▶ [Listed entries]:
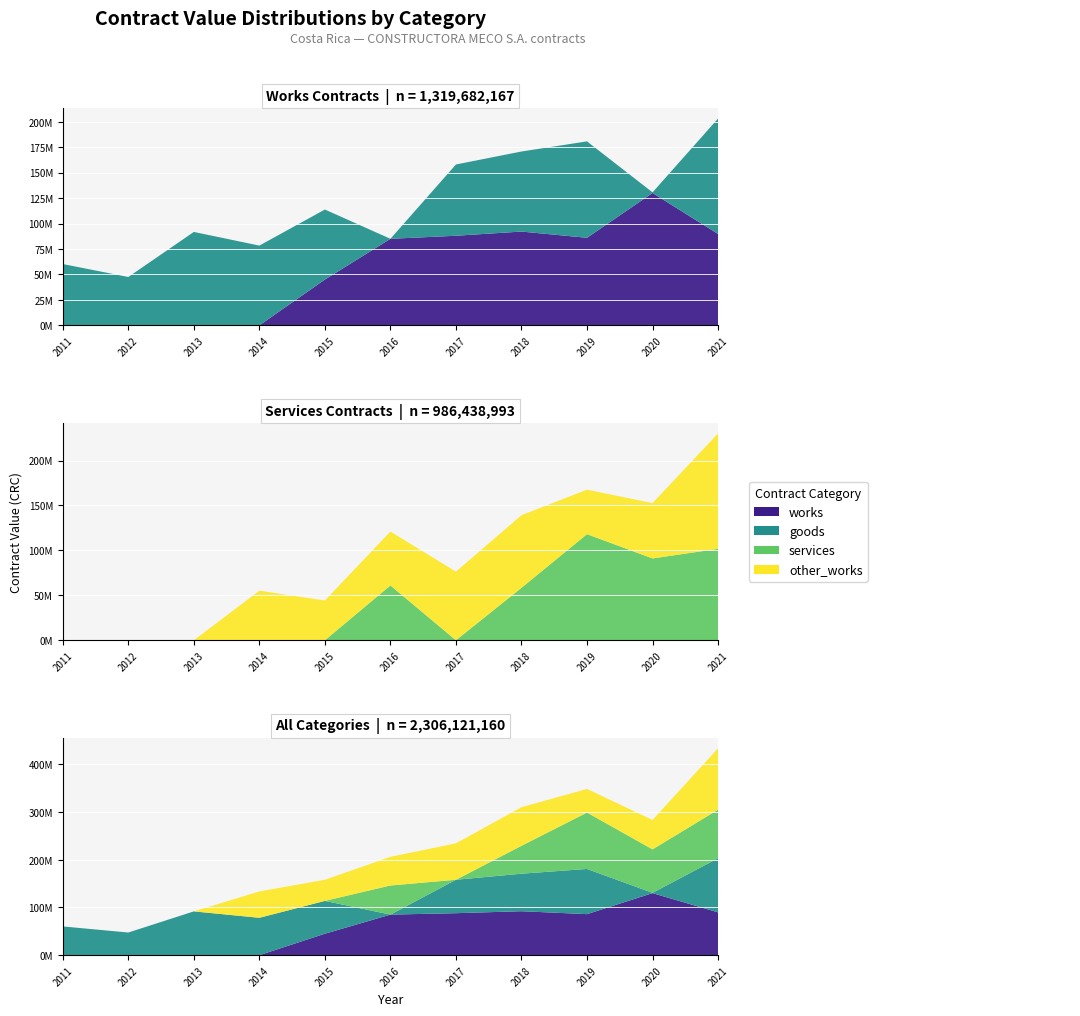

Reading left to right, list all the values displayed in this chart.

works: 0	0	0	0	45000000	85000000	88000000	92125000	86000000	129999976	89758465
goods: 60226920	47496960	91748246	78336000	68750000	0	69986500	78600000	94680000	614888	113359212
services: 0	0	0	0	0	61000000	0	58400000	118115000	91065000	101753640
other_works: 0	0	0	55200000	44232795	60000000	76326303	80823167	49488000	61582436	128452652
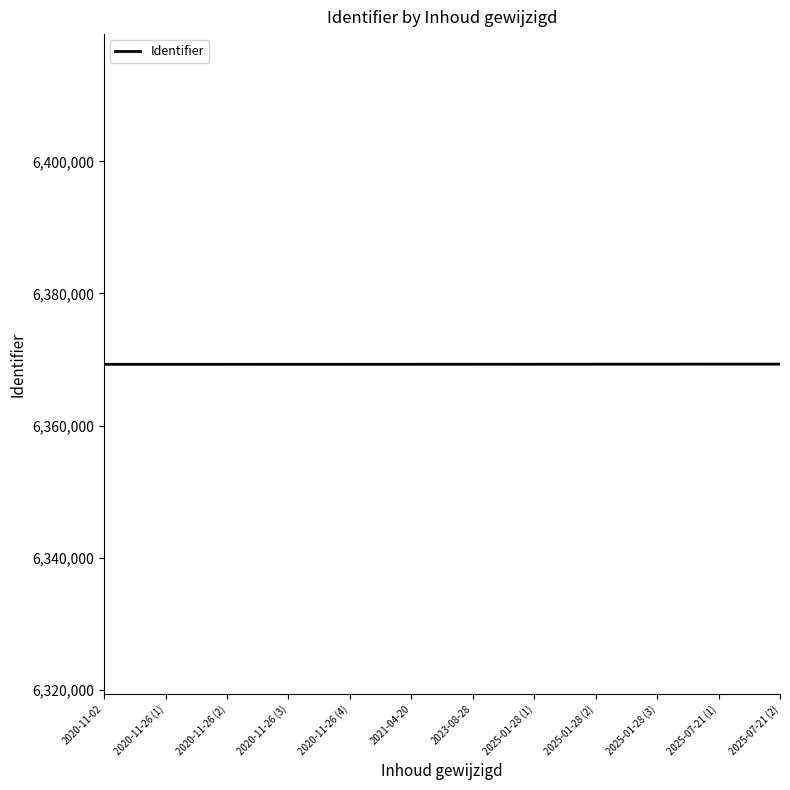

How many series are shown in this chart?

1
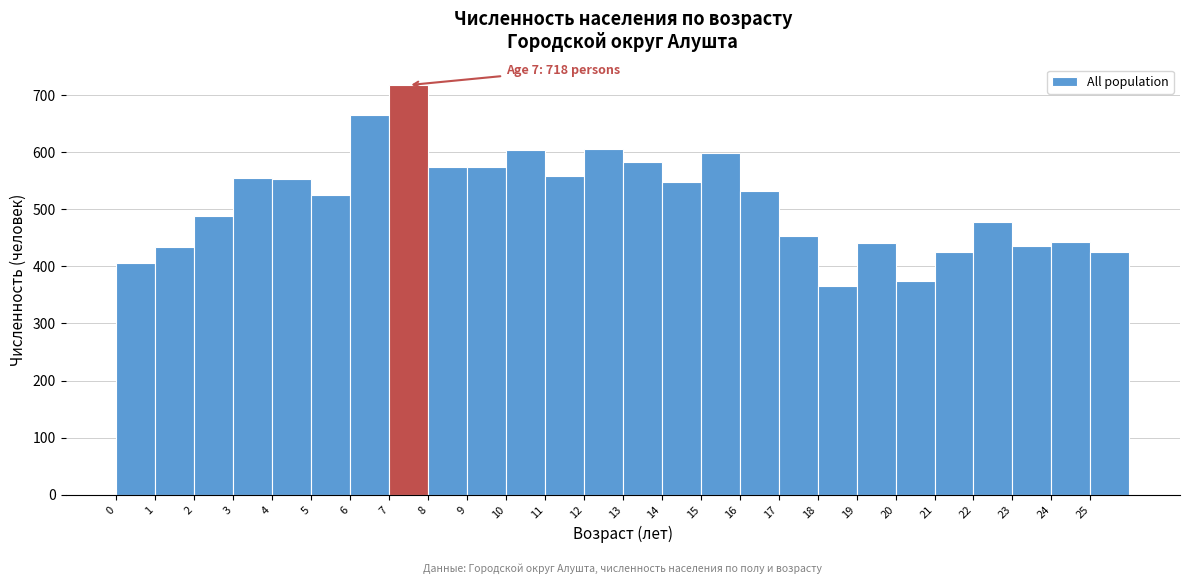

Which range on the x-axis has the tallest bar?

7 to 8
---
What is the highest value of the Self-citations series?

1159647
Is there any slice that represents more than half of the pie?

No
--
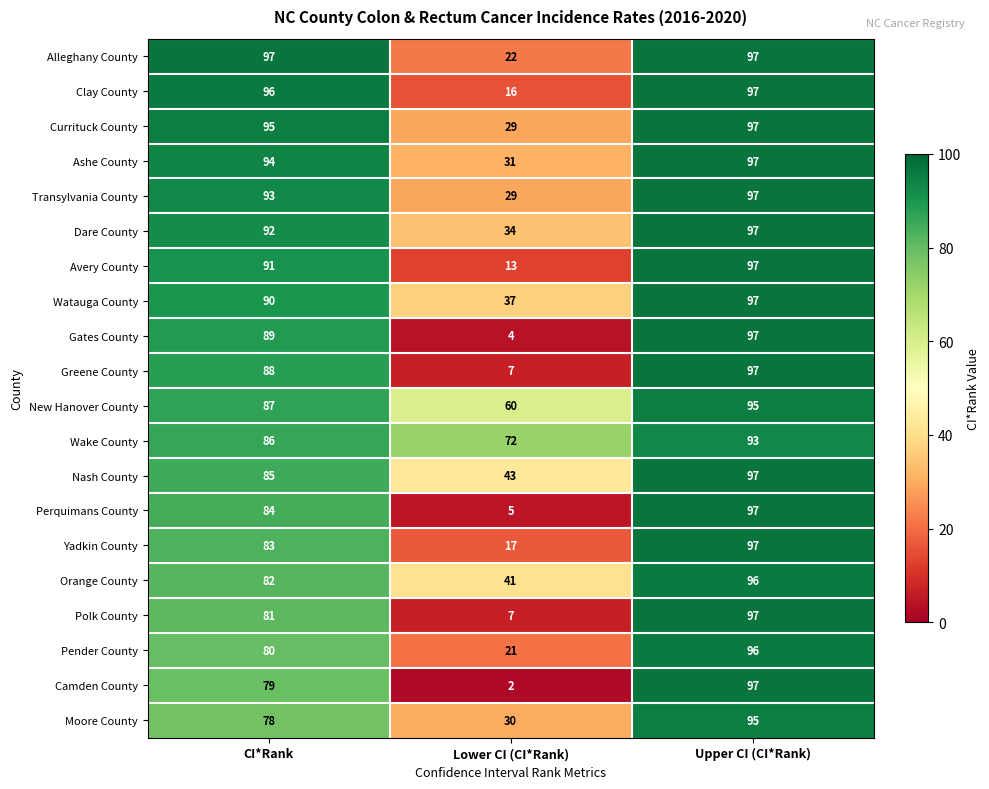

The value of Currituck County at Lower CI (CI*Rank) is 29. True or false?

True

▶ [Job]: Arrange the part of the listing that opens with the line containing "What is the" and closes with the line containing "Is there any" as a Markdown table with the columns Row and Line, leaving out blank lines.

▶ [Solution]:
| Row | Line |
|---|---|
| 1 | What is the highest value of the Self-citations series? |
| 2 | 1159647 |
| 3 | Is there any slice that represents more than half of the pie? |